Every line of the entries below that carries the string "memBuffer" should be copied.

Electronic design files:
^^^^
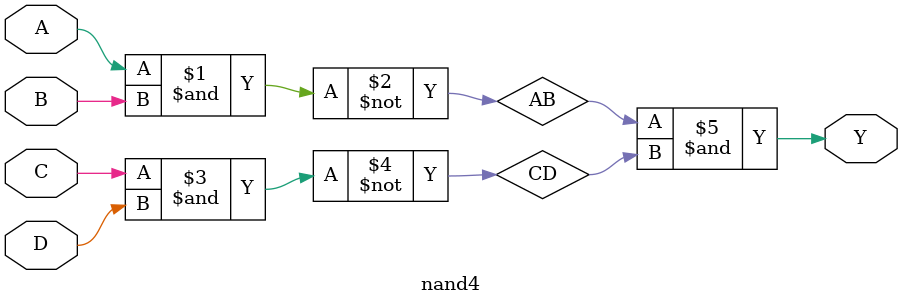
<source format=v>
module nand4 (
    input A,
    input B,
    input C,
    input D,
    output Y
);

wire AB, CD, ABCD;
not (AB, A & B);
not (CD, C & D);
not (ABCD, AB & CD);
not (Y, ABCD);

endmodule
</source>
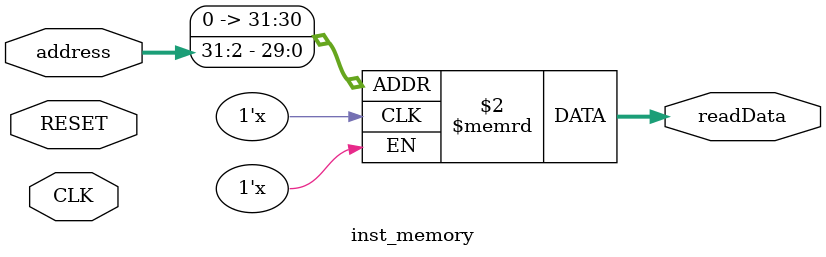
<source format=v>
`timescale 1ns / 1ps
module inst_memory(address, CLK, RESET, readData);
	input [31:0] address;
	input CLK;
	input RESET;
	output reg [31:0] readData;
	
	reg [31:0] memBuffer [0:63];
	always @ (address)
	begin
		readData = memBuffer[address>>2];
	end
endmodule

</source>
^^^^
- FINAL ANSWER:
	reg [31:0] memBuffer [0:63];
		readData = memBuffer[address>>2];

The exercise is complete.